Meditazione e gestione aziendale
Nell'ottobre 1990 sulla rivista tedesca Capital è uscito il resoconto di un convegno con la presenza di 597 fra dirigenti aziendali, di politici ed economisti, che riporta anche l'intervento di Gerd Genken, consulente aziendale che ha sintetizzato alcune delle proposizioni del convegno che riportiamo: "La futura gestione aziendale non ha bisogno di nuove strategie ma di una coscienza migliore nell'individuo. La coscienza individuale sarà uno dei più forti fattori di successo perché aggiunge qualificazione alle strategie. Se la coscienza individuale è ristretta e sbagliata anche le migliori strategie falliscono. Ma se si vuole cambiare la propria coscienza occorre una sorta di grimaldello che apra la porta alle dinamiche interiori. Uno di questi strumenti è senz'altro la meditazione. La meditazione è la tecnica in grado di far vedere la propria mente e individuare la coscienza interiore. La meditazione diventerà negli anni '90 di diretta competenza dei dirigenti aziendali che vogliano qualificarsi per una gestione valida ed espansa dei problemi da affrontare nel mondo del lavoro".
L'International Herald Tribune del 14 giugno 1990 riporta una conferma di quanto discusso nel convegno tedesco.

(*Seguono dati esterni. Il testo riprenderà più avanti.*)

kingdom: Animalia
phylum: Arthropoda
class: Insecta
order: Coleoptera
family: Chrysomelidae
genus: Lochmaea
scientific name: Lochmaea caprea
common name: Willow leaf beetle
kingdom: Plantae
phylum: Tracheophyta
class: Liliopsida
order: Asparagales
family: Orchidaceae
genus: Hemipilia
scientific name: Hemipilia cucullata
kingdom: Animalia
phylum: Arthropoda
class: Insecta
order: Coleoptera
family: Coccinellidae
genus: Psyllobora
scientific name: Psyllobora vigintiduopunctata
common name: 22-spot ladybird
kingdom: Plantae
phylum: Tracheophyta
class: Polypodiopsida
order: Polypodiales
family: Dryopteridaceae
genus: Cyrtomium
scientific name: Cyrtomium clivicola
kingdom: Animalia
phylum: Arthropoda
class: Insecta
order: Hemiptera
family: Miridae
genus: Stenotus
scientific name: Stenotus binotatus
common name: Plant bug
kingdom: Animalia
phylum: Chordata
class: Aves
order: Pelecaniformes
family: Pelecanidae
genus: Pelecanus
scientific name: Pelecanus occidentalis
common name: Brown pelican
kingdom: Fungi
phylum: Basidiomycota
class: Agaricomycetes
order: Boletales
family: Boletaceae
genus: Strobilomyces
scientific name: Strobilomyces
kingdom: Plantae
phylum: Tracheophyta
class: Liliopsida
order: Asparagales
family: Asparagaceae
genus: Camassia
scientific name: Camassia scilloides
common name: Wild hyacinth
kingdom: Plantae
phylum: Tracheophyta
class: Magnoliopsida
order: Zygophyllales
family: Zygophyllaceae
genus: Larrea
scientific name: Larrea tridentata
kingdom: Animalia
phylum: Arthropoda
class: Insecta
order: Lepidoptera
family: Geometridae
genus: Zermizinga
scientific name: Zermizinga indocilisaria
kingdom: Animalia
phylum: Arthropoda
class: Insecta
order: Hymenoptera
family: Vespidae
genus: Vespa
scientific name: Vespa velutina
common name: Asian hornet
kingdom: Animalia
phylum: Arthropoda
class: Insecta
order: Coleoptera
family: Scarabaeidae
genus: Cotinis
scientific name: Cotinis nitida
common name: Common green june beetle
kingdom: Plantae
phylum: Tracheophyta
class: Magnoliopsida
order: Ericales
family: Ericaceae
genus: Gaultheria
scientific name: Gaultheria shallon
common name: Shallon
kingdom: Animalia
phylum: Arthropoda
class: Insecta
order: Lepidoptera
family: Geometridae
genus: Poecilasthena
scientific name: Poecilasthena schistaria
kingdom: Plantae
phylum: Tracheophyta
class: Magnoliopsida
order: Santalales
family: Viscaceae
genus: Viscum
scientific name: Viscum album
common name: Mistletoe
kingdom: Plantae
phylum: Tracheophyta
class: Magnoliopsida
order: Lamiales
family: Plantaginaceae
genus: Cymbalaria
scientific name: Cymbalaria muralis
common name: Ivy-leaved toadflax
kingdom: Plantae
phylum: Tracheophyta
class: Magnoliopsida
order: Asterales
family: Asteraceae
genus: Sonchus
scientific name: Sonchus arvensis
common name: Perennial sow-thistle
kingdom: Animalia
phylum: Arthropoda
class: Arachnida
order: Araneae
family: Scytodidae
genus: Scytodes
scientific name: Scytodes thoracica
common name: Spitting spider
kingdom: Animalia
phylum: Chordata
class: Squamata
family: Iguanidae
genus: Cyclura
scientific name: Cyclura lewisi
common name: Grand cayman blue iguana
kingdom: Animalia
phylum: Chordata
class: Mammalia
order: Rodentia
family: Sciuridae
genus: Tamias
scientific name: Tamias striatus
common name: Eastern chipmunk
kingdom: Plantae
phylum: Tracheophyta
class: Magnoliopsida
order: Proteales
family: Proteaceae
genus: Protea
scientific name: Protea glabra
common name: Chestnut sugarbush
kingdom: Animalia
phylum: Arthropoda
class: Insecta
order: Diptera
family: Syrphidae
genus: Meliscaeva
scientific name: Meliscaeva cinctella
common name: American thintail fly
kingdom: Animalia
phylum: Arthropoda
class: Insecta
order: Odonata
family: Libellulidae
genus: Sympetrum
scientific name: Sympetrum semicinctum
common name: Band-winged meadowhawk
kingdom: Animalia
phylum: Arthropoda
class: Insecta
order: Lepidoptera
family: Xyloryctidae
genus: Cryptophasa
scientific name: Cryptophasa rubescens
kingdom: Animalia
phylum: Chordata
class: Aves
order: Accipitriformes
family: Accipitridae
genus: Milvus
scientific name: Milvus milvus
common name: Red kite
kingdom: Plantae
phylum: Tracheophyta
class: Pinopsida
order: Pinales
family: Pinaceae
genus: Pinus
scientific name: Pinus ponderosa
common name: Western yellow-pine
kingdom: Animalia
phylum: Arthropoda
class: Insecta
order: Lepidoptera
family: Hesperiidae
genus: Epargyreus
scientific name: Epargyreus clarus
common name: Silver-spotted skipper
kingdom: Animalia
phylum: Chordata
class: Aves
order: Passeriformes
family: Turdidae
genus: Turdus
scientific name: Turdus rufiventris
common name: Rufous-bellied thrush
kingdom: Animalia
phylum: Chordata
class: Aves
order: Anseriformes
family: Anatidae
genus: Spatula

Jon Kabat-Zinn Ph.D., fondatore della Stress Reduction Clinique all'Università del Massachusetts, Medical Center in Worchester, nel suo recente libro 'Full Catastrophe living' (Vivere in piena catastrofe) descrive così gli inizi della meditazione: 'E' come incontrare un vecchio amico dopo tanti anni. All'inizio c'è un po' di imbarazzo, non si sa bene chi si ha di fronte. Ma poi questo imbarazzo se ne va e il risultato è uno stato di benessere che ricarica molto più di un buon sonno. Dopo circa 20 minuti di meditazione, il consumo di ossigeno diminuisce di circa il 17%, cosa che normalmente avviene dopo otto ore di sonno'. A livello terapeutico la meditazione aiuta a liberarsi dall'insonnia, dall'ansia cronica, dall'irritabilità, dalle tensioni muscolari, cura il mal di testa, la mancanza di fiducia in sé stessi e i blocchi alla creatività. Ricerche mediche hanno evidenziato che la meditazione può curare certi casi di sterilità, specialmente nelle donne in età più avanzata. Il cardiologo Herbert Benson di Harvard, attribuisce questi effetti benefici a quella che chiama 'la risposta di rilassamento' insita nella meditazione che si contrappone agli effetti dannosi della risposta allo stress 'lotta o fuggi'.
Appurato che la scienza sta accreditando sempre più validità alle tecniche di meditazione anche grazie alle numerose ricerche scientifiche, se consideriamo la pratica meditativa come un'articolazione della disciplina di una tradizione spirituale, diventa necessario riferire la pratica al quadro globale della visione del mondo, propria di quella tradizione spirituale. Il tantra Yoga proposto dal neo-umanesimo ha una visione del mondo e della vita che si basa sul concetto di Sama-samja tattva, equità e giustizia sociale, per questo uno degli scopi dell'APNU è quello di diffondere le tecniche di meditazione senza chiedere alcun costo per questo insegnamento grazie all'aiuto di insegnanti dell'Ananda Marga (conosciuti come Acaryas) che forniscono all’aspirante spirituale istruzioni individuali nel processo meditativo e un mantra personale.
Questo perchè la meditazione è considerata una parte essenziale del processo per l’auto-trasformazione e lo sviluppo spirituale e deve per questo essere di facile accesso per tutte le persone e non essere riservata a pochi privilegiati.